No le importó que estuviera rodeado de grandes atletas, él, con su entrega, su capacidad y su motivación en playa oro esperándolo, logró cabalgar durante toda al edición del Desafío Súper Humanos edición 2017, hasta ganarlo. Luego de estar en lo más alto, Ramírez se convirtió en su pareja.

“Melina llegó a transformarme la vida. Es mi mejor amiga, mi parcera, mi compañera de negocios y la mujer con la que quiero todo”, contó con seguridad y con la expresión de un hombre que sabe lo que quiere, y a quien tiene.

Ahora está de socio con ella y juntos tienen un proyecto digital, que es un canal en YouTube, además, están dando charlas como influenciadores de viajes.

Tiene dos pensamientos de vida, uno frente al presente y otro frente al futuro. Sobre el primero, Mateo considera que uno debe aprovechar todo lo que tenga al frente: “Yo creo en algo con mucha fuerza y es que todos tenemos una conciencia que nos limita, y en la calle he escuchado varias veces que tengo que aprovechar esos 15 minutos de fama que me dio el Desafío y yo devolvía la pregunta y decía por qué solo 15 minutos y no 20 años de progreso y crecimiento continúo”, por eso, aseguró que uno mismo es el que se pone las barreras, “yo soy un soñador a gran escala y a los sueños uno no tiene por qué ponerle condiciones”.

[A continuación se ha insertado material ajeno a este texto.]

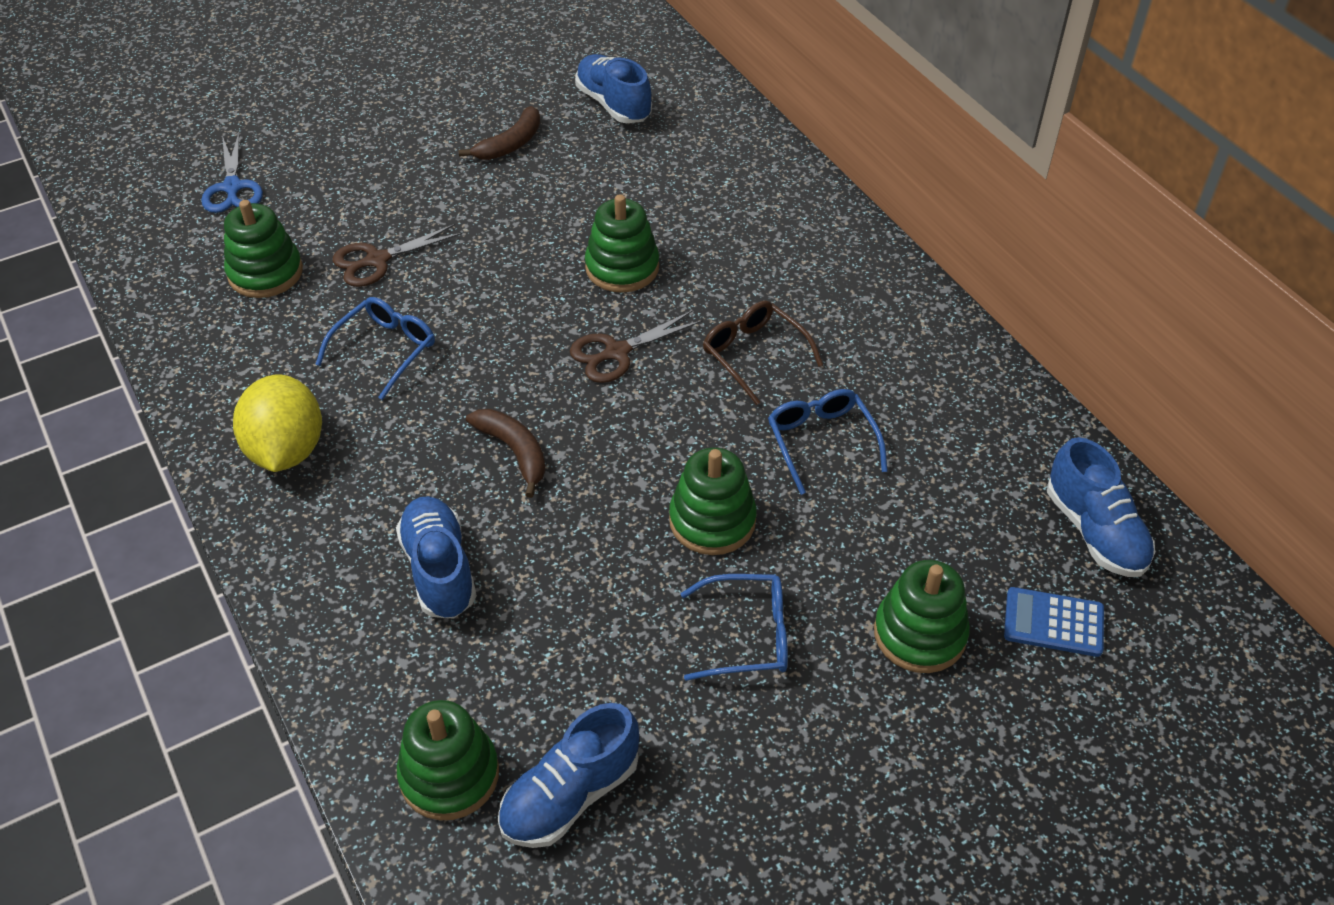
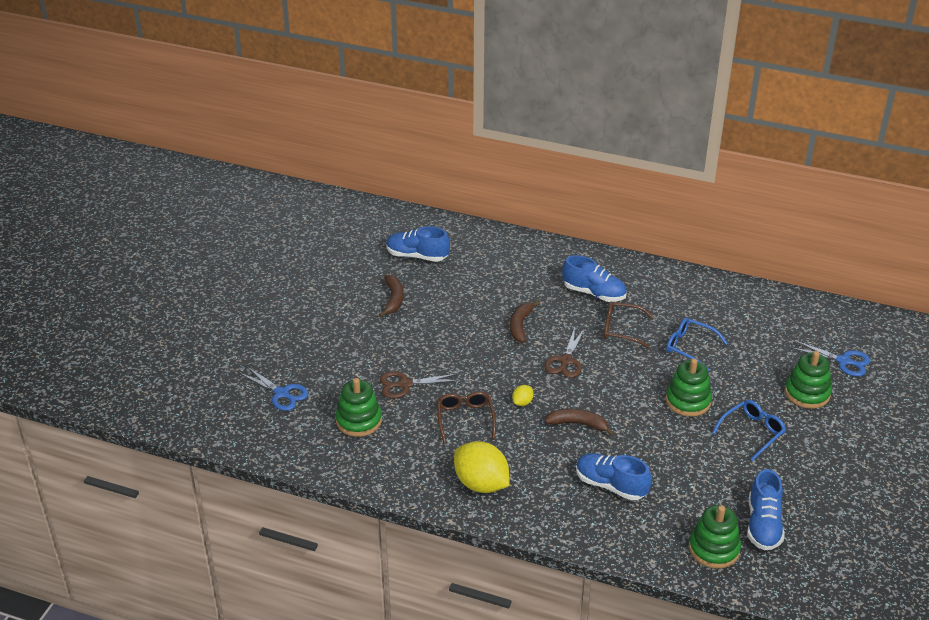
camera: 40 degrees left, 10 degrees down
blue glasses [315,297,435,400] -> brown glasses [437,391,496,443]
brown scissors [332,224,462,287] -> brown scissors turned 60 degrees clockwise [380,371,460,398]
green stacking toy [585,194,659,293] -> brown banana [510,300,540,342]
blue calculator [1004,587,1104,657] -> blue scissors [791,340,871,376]
blue shoe [1047,437,1155,577] -> blue shoe moved to [562,255,627,302]
none -> yellow lemon [512,385,534,406]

Ahora bien, el segundo pensamiento es más acorde a su futuro. Él ahora está disfrutando de su éxito, de su compañía y por supuesto, de los triunfos de Melina, pero más adelante no sabe lo que le espera. “Yo no calculo nada. Si ustedes miran el tamaño de mi cabeza, en relación a la persona que diseñó el mundo entero, seguramente él tiene unos mejores planes que los míos y yo solo dejo que fluyan”.